Cele says 50 WC murders recorded over Easter as more cops deployed to Cape Flats
Cape Town - Police Minister Bheki Cele revealed that there have been over 50 reported murders in the Western Cape over the Easter weekend.
Cele revealed that statistics during a parade of newly-deployed officers in the province, where 200 police officers were deployed through the crime register to help quell the gradual increase in violent crimes, especially crimes related to gang violence on the Cape Flats.
The multidisciplinary officers, welcomed by Police Minister Bheki Cele and the provincial police management at a police camp in Belhar yesterday, were meant to be force multipliers within the existing Operation Lockdown in the province.
According to Cele, the officers have been deployed since March in the Khayelitsha, Delft, Kraaifontein, Nyanga, Harare and Philippi East policing precincts.
Cele said crime in the Western Cape remained stubborn in several crime categories. He said out of 30 top stations, one would find that more than 10 of those stations come from the Western Cape, especially the city.
“This is the city that develops different roots of crime, for whatever reason. I don’t know most of the drugs that are produced in the country found to be destined for this city, hence in Worcester, we will have a roadblock and a burst of about R15 million worth coming from other provinces especially Gauteng to here,” he said.

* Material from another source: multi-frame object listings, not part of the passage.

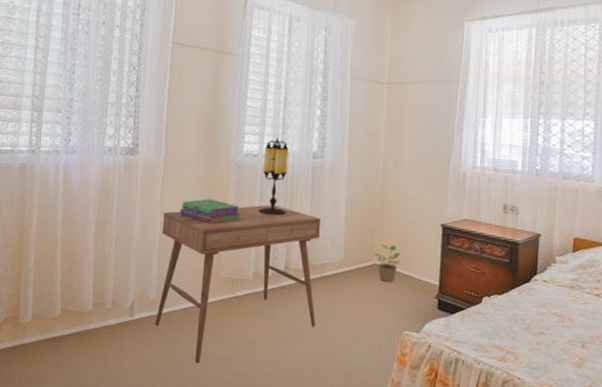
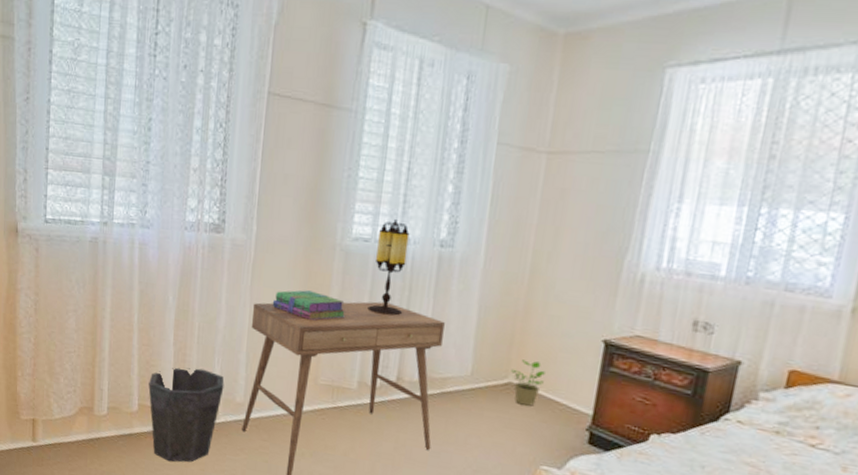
waste bin: none [70,272,139,360] -> present [148,367,225,463]

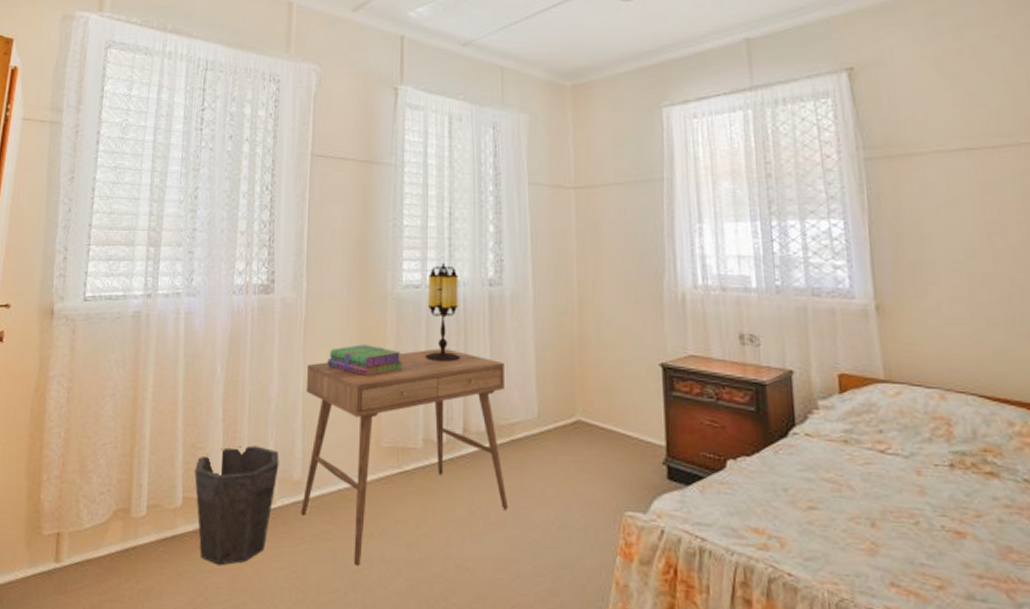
potted plant: present [511,360,545,406] -> none [577,394,611,444]

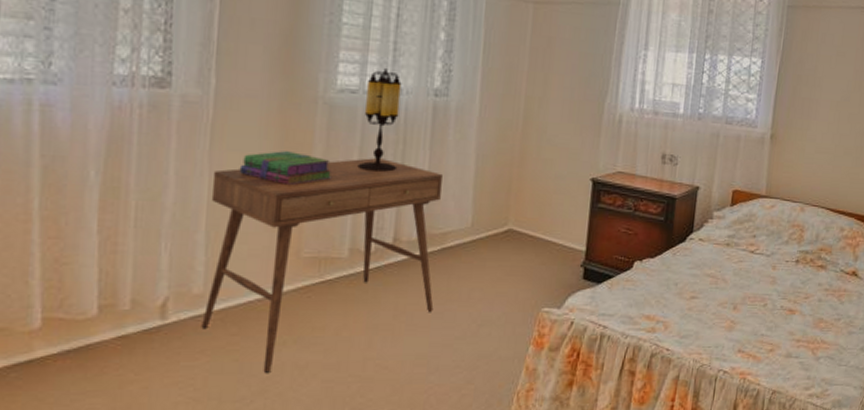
waste bin: present [194,445,280,566] -> none [58,259,176,387]

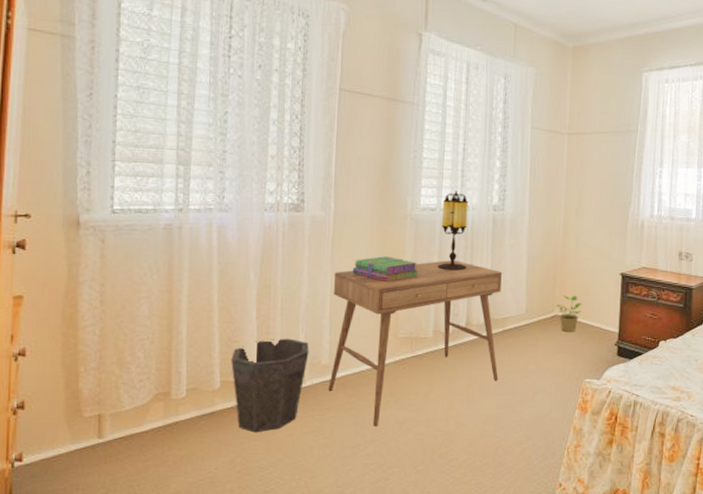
waste bin: none [58,259,176,387] -> present [231,338,309,433]
potted plant: none [510,205,542,250] -> present [556,295,582,332]

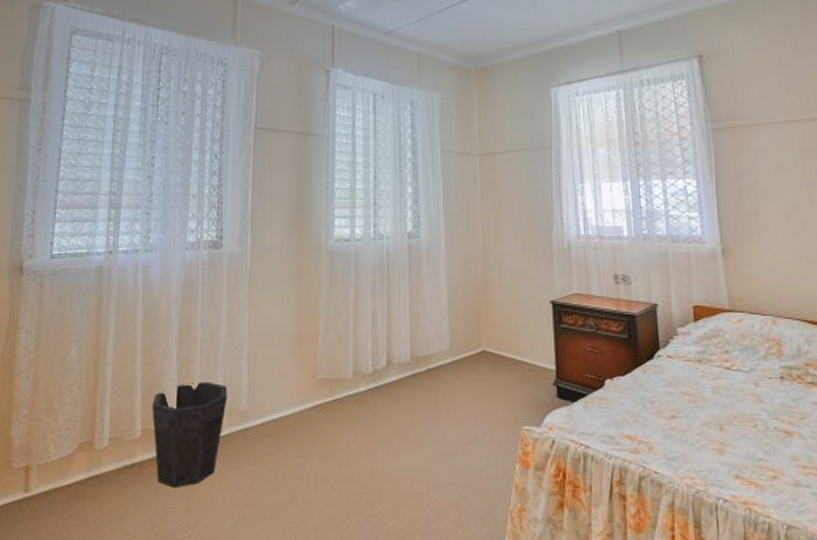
desk: present [328,260,502,426] -> none [247,293,426,482]
stack of books: present [352,256,418,283] -> none [269,291,335,319]
table lamp: present [437,191,468,271] -> none [354,220,385,304]
potted plant: present [556,295,582,332] -> none [482,328,511,370]

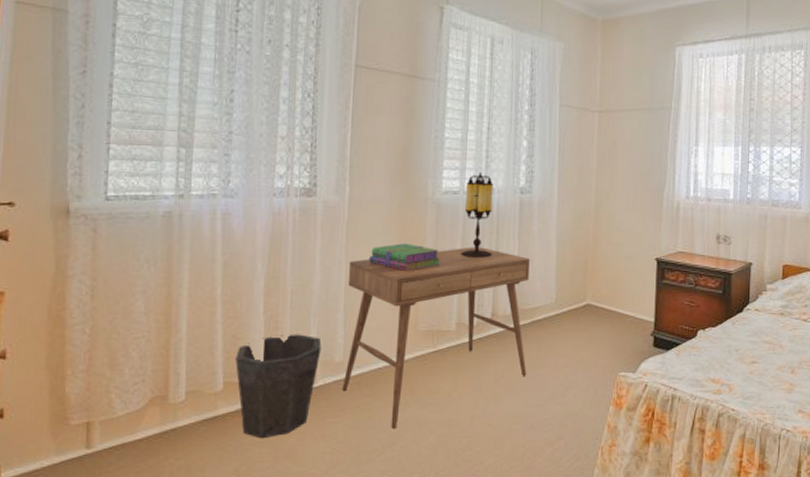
desk: none [247,293,426,482] -> present [342,247,530,428]
stack of books: none [269,291,335,319] -> present [368,243,440,272]
table lamp: none [354,220,385,304] -> present [461,173,494,258]

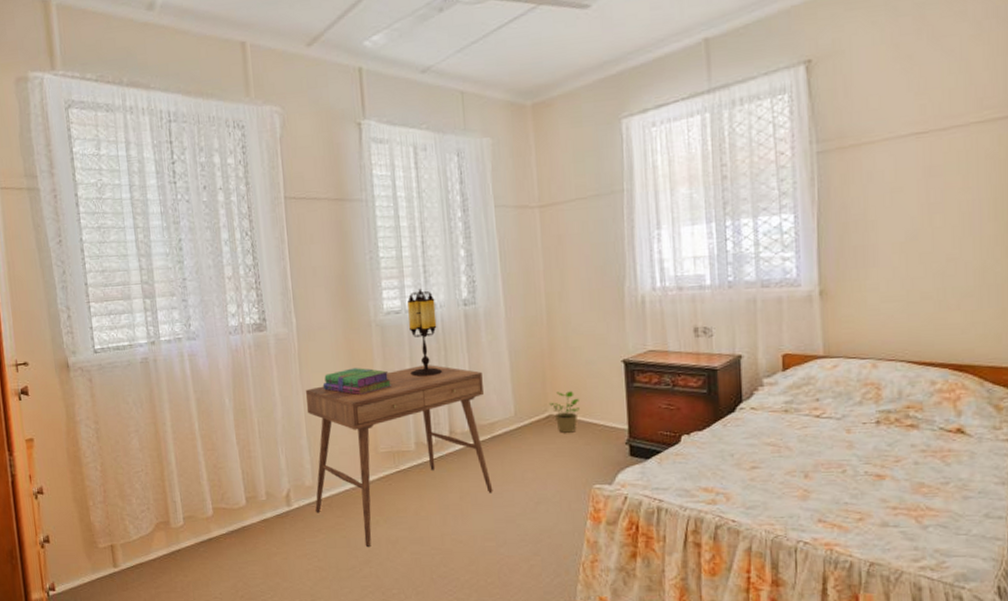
waste bin: present [235,334,322,439] -> none [219,461,292,558]
potted plant: none [588,283,615,322] -> present [549,391,580,433]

Community Policing Forum (CPF) provincial chairperson Fransina Lukas said the deployment was great news, because they have been complaining to the police management about a lack resources to deal with violent crime and gangsterism on the Cape Flats.
Lukas said she was hoping the additional resources would make a meaningful difference to stopping killings in communities.
Whistle-blower and community activist Colin Arendse said the deployment was an indictment of the Western Cape government, “who has consistently failed to deliver in terms of its own anti-gang strategy talk-shop that was adopted by the provincial legislature in 2008”.
He said fighting gangsterism and the social ills associated with it was not only the responsibility of the police.
“Those responsible for the lack of service delivery in the city and province that provides a breeding ground for young gangsters to flourish should also be held to account,” said Arendse.
The chairperson of parliament’s portfolio committee on police, Tina Joemat-Pettersson, said the battle against gangsterism in the Western Cape was very serious and needed a lot of attention.
Community safety standing committee chairperson in the Western Cape legislature Reagan Allen said he has enquired from the provincial Department for Community Safety about their role towards the police and a full disclosure of operations and objectives, and the rand value of the deployment in line with the duration.
“While additional support from the police was important, this temporary deployment of officers is only a band-aid on a festering wound,” said Allen.
He said their concerns remained the same.
“We need a permanent increase in the quantity and value of police resources. This has to be done by the lead policing agent in the country, and that is a decision which only the national government can take.”